Facebook/Alysson Mascaro
Filósofo e jurista Alysson Mascaro é convidado de Breno Altman no 20 MINUTOS desta terça-feira (02/11)
À luz do pensamento marxista, o filósofo compreende o fascismo como uma das margens constituintes do capitalismo, que portanto não será extirpado enquanto o próprio capitalismo não for enfrentado em sua dinâmica de exploração concorrencial instalada entre a burguesia, os setores médios e a classe trabalhadora. “Quem não pode falar contra o capitalismo não fale contra o fascismo”, sintetiza, recorrendo ao pensamento do filósofo alemão Max Horkheimer.
Quanto ao Brasil bolsonarista, Mascaro apoia-se no filósofo grego Nicos Poulantzas para afirmar que o país pode alcançar o fascismo, mas ainda não o alcançou nos quatro anos sob Bolsonaro. Um dos elementos caracterizadores do fascismo, que está ausente no Brasil de hoje ou de momentos anteriores, é a escalada imperialista das burguesias na concorrência internacional e interna. Na última década, a burguesia brasileira radicalizou seu regime de acumulação, recolhendo até mesmo direitos básicos como a CLT (Consolidação das Leis do Trabalho) varguista ou o aumento do salário mínimo para a classe trabalhadora. O ataque, entretanto, não serviu como trampolim para uma inserção internacional imperialista. “Nossa burguesia não precisou se armar ou se blindar para competir com a Argentina ou os Estados Unidos. Muito pelo contrário, ela é refém, uma burguesia de fancaria, subordinada à estadunidense”, explica.

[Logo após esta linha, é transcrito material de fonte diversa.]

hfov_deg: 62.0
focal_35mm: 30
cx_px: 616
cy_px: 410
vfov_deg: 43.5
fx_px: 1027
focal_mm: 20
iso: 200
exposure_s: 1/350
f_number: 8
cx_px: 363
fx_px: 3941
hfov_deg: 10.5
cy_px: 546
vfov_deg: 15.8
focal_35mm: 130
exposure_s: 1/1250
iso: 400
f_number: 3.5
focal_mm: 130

Segundo o professor, se um país consegue derrubar a extrema direita por conta própria é sinal de que o extremismo não controlou totalmente a sociedade, a ponto de sufocá-la, como aconteceu na Itália fascista e na Alemanha nazista. “Se em 1985 a própria burguesia de 1964 dá a mão a certos setores da classe trabalhadora, isso é uma prova de que o Brasil não chegou ao ponto em que não conseguia mais romper com o quadro de fascistização”.

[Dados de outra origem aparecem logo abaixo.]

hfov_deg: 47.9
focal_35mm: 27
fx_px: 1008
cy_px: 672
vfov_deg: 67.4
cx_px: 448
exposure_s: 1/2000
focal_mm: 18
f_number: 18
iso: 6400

Na busca de interpretar os significados do bolsonarismo, Mascaro define-o como um fenômeno de extrema direita que se aproveita de interesses econômicos da burguesia e, na mesma intensidade, de uma condição de reprodução ideológica automática das classes sociais brasileiras. “Há 50 anos não há ruptura, e PMDB, PSDB, PT, PDT, PSB, PSOL e todas as adjacências de esquerda não ensinaram à classe trabalhadora que existe luta de classes. Tudo que se chame de esquerda e centro no Brasil aposta na ideologia do capital, no consumo, em picanha e cerveja para todo mundo”, critica.
Movendo-se pela mesma ideologia do capital, a esquerda se torna presa fácil para a direita e para burguesia, que por sua vez opera tanto com o petismo quanto com o bolsonarismo, sempre em busca do maior lucro possível. “Se já desmatou a Amazônia o suficiente para enriquecer certas frações por três gerações, agora vamos tentar resgatar a Amazônica. Sai Ricardo Salles, entra Marina Silva. Os dois são movimentos do capital, a Natura e o mercado financeiro apostam em ambos”.

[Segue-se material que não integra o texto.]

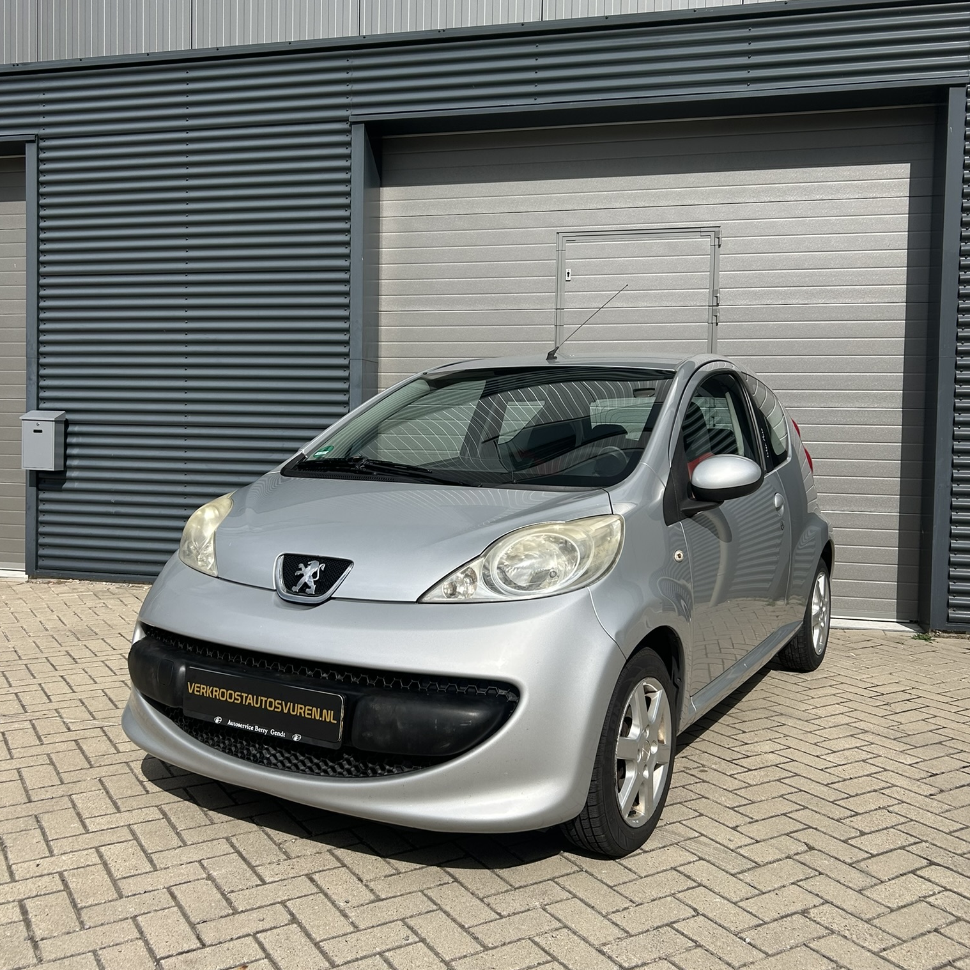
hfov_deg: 52.5
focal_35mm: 31
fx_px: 983
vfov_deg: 52.5
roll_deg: -1.4
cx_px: 484
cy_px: 458
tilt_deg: -1.4
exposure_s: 1/6993
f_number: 1.5
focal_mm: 5.7
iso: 50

Alysson Mascaro procura uma síntese entre Poulantzas e Horkheimer para entender o que se passou e interpretar os desafios postos à frente: “Não podemos a todo momento falar que qualquer coisa é fascista, porque nos faltarão argumentos quando o fascismo chegar. Mas não adianta passar mais um século amarrando pontas e dizendo que ainda não é fascismo e que vamos lutar nas instituições”. A causa precipitadora do fascismo é o capitalismo, conclui, e as soluções reformistas equivalem a enxugar gelo até o próximo ciclo. “Definitivamente, temos que romper com essa amarra ideológica liberal, não imaginar que as instituições salvam e que o povo deve tomar o poder. Sem isso, passaremos um segundo século fascista”, sugere.